## AIM OF THE EXERCISE
Find the lines holding the string "controller" in the data, then copy all of them.

## RECORD SET
╔══

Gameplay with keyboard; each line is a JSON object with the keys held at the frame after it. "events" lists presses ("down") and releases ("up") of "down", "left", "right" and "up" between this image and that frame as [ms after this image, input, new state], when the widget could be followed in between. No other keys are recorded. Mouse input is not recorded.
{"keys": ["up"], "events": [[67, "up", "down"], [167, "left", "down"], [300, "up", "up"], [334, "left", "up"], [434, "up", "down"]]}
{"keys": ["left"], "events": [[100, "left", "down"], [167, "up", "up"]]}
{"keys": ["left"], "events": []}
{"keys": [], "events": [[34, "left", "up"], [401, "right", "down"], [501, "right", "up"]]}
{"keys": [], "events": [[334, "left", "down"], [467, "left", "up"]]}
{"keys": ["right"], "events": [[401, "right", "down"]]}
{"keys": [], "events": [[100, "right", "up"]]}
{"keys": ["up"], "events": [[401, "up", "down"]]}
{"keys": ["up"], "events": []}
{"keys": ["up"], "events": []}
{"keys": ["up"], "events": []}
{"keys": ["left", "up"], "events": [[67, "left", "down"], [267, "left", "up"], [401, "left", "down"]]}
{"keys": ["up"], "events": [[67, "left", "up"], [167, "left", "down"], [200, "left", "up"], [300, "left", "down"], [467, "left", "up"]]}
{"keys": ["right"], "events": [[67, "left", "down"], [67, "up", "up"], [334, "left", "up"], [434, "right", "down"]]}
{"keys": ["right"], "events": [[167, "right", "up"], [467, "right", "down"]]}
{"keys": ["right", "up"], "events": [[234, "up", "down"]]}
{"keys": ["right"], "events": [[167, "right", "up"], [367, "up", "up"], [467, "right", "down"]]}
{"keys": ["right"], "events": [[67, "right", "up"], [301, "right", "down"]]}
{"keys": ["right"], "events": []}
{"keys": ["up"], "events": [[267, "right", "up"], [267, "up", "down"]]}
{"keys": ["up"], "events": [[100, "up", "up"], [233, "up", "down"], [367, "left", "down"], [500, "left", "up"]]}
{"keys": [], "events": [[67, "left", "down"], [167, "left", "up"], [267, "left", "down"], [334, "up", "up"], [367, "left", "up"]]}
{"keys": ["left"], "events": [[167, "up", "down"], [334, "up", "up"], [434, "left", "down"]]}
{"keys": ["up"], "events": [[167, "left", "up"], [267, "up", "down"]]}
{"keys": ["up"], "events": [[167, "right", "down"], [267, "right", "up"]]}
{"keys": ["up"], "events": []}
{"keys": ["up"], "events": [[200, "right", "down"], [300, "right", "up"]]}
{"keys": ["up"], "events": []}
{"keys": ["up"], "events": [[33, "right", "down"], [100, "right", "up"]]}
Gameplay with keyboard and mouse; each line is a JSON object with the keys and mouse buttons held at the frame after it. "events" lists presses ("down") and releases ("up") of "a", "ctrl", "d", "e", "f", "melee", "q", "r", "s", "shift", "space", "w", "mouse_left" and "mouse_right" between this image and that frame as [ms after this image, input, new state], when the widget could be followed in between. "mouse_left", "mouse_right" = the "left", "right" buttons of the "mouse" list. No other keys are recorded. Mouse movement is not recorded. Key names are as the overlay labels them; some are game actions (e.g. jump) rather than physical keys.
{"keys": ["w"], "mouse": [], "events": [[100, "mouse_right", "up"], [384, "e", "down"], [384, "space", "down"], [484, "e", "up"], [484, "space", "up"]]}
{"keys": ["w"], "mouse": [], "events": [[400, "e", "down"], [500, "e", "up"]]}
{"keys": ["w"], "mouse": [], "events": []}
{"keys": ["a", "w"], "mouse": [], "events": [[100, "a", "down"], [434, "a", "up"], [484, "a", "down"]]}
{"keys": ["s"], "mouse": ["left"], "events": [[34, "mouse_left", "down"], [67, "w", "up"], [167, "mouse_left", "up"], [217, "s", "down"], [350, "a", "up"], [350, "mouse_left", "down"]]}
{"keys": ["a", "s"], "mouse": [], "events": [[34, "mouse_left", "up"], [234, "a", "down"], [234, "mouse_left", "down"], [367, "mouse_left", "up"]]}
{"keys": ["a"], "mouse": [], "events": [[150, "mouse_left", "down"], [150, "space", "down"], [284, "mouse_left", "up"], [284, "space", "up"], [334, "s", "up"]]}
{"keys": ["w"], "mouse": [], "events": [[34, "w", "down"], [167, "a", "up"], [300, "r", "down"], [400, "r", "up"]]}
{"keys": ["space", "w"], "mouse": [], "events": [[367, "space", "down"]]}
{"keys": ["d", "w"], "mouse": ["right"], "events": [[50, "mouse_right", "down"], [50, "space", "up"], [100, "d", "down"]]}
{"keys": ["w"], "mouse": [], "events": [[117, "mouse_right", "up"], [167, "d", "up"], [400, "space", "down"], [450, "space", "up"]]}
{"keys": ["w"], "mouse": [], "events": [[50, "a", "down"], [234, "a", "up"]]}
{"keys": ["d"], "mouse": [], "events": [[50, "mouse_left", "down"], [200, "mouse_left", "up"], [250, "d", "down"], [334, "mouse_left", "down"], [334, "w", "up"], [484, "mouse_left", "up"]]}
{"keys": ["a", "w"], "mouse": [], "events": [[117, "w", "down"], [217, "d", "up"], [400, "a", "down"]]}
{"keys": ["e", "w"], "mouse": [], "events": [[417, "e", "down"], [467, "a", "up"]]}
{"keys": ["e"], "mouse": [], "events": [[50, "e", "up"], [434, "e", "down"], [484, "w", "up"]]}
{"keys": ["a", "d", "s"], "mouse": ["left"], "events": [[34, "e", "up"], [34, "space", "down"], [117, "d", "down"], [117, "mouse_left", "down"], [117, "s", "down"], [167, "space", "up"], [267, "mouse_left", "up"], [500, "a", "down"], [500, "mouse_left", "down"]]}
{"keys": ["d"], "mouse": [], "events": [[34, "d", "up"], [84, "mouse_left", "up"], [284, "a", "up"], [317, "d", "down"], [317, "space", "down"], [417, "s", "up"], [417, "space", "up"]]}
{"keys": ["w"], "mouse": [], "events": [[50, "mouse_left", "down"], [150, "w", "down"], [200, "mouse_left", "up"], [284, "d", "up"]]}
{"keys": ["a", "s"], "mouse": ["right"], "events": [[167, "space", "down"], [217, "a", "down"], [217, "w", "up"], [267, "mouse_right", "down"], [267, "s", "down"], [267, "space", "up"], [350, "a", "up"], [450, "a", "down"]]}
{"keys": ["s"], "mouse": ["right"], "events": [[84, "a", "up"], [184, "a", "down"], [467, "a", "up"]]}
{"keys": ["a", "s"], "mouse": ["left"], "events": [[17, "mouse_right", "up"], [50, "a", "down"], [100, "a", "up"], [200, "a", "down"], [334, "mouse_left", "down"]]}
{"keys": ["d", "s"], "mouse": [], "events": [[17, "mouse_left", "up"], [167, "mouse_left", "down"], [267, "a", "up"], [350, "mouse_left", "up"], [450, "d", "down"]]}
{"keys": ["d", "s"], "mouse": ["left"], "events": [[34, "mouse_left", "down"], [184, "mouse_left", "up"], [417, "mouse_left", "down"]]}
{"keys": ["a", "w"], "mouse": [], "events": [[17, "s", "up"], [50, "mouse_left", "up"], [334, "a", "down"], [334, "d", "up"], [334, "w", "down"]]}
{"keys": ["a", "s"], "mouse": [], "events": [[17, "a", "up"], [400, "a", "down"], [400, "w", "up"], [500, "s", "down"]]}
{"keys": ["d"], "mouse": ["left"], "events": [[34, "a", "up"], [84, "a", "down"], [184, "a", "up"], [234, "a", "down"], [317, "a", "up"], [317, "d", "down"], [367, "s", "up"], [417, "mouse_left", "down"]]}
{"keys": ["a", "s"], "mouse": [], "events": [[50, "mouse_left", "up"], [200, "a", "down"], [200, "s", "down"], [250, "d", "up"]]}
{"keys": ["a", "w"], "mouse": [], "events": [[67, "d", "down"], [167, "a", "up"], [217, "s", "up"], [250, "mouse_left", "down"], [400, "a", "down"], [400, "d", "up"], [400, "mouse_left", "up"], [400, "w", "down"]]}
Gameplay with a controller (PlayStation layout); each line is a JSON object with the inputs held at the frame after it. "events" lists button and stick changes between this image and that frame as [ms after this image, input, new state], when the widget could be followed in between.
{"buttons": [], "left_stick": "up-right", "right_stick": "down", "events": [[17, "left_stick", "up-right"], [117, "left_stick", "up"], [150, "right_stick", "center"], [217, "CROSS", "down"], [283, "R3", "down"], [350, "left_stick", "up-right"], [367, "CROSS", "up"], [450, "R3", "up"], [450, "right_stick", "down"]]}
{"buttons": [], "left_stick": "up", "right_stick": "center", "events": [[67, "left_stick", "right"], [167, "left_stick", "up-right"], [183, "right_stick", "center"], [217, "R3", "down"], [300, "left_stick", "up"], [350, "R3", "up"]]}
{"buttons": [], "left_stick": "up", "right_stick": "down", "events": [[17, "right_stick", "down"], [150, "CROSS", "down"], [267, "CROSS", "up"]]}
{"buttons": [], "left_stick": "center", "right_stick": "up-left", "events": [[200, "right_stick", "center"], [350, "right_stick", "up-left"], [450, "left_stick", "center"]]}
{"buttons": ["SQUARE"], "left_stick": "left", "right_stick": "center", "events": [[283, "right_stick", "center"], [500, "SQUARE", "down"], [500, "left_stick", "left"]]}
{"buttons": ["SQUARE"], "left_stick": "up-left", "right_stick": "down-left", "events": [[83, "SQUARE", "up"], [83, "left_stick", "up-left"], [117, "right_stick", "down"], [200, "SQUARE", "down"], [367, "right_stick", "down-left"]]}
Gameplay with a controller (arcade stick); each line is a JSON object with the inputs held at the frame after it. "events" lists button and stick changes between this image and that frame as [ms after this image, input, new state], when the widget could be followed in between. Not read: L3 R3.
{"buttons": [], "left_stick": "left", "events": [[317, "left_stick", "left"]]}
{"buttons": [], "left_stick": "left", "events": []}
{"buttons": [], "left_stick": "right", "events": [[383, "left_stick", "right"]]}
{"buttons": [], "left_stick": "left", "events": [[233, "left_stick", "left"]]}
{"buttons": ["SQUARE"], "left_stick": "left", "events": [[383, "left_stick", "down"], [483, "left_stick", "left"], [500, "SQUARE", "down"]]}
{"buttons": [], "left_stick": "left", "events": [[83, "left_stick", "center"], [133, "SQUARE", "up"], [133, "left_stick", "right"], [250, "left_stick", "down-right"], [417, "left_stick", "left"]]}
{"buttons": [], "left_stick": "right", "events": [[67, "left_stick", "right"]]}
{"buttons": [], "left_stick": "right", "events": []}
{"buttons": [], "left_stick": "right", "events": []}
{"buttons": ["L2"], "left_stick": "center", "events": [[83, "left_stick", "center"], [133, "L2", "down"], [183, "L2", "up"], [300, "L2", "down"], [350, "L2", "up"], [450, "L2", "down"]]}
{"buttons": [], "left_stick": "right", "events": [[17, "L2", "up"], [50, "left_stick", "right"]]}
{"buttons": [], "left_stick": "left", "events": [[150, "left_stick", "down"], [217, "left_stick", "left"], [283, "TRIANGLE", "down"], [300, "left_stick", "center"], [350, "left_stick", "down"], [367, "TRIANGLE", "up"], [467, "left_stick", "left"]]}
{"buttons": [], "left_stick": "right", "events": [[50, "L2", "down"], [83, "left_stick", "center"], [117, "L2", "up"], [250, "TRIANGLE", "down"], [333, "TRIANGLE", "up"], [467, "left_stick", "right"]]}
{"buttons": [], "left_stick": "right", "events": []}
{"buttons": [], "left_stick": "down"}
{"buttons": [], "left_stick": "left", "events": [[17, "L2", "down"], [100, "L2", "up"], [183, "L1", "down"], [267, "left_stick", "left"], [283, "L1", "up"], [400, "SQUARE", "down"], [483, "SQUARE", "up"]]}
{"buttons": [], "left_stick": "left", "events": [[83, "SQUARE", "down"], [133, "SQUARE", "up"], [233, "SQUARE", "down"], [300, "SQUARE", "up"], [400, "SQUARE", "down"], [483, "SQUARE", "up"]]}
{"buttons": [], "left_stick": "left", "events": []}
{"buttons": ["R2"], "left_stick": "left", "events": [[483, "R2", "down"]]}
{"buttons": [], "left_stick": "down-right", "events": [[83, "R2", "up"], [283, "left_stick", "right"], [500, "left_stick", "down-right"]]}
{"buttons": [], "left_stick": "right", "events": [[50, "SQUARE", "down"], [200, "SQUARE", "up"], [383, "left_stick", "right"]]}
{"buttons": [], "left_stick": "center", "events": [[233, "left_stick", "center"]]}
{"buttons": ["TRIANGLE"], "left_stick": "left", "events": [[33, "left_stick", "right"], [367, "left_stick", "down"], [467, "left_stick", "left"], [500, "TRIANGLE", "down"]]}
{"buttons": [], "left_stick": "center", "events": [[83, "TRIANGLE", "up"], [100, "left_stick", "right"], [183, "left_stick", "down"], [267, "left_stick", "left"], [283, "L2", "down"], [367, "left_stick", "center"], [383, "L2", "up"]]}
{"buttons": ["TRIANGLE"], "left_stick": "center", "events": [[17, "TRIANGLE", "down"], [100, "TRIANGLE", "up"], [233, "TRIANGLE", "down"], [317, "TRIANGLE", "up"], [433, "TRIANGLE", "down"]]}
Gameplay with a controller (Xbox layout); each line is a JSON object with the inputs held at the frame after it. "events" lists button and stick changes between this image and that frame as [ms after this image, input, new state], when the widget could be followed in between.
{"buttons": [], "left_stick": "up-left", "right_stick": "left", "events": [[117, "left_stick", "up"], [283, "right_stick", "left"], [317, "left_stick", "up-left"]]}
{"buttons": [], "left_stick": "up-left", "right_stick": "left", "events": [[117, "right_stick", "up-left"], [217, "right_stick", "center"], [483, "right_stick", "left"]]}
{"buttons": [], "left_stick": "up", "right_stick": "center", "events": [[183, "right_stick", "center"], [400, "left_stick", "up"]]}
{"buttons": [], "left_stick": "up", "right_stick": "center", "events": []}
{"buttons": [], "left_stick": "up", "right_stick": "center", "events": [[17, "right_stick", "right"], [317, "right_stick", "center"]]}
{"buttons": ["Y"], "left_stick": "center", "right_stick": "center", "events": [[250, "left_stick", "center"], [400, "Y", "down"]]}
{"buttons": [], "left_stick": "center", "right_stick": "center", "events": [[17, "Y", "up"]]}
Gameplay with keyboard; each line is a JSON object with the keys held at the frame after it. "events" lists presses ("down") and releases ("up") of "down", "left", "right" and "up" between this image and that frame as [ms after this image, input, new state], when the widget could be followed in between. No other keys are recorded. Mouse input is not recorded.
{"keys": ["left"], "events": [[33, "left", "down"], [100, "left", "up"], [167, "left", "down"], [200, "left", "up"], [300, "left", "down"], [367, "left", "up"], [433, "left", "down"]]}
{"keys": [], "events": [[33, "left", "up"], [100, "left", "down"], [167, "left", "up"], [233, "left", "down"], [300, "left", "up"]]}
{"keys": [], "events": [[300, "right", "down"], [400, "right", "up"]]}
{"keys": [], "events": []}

╚══

## RESPONSE TO THIS EXERCISE
Gameplay with a controller (PlayStation layout); each line is a JSON object with the inputs held at the frame after it. "events" lists button and stick changes between this image and that frame as [ms after this image, input, new state], when the widget could be followed in between.
Gameplay with a controller (arcade stick); each line is a JSON object with the inputs held at the frame after it. "events" lists button and stick changes between this image and that frame as [ms after this image, input, new state], when the widget could be followed in between. Not read: L3 R3.
Gameplay with a controller (Xbox layout); each line is a JSON object with the inputs held at the frame after it. "events" lists button and stick changes between this image and that frame as [ms after this image, input, new state], when the widget could be followed in between.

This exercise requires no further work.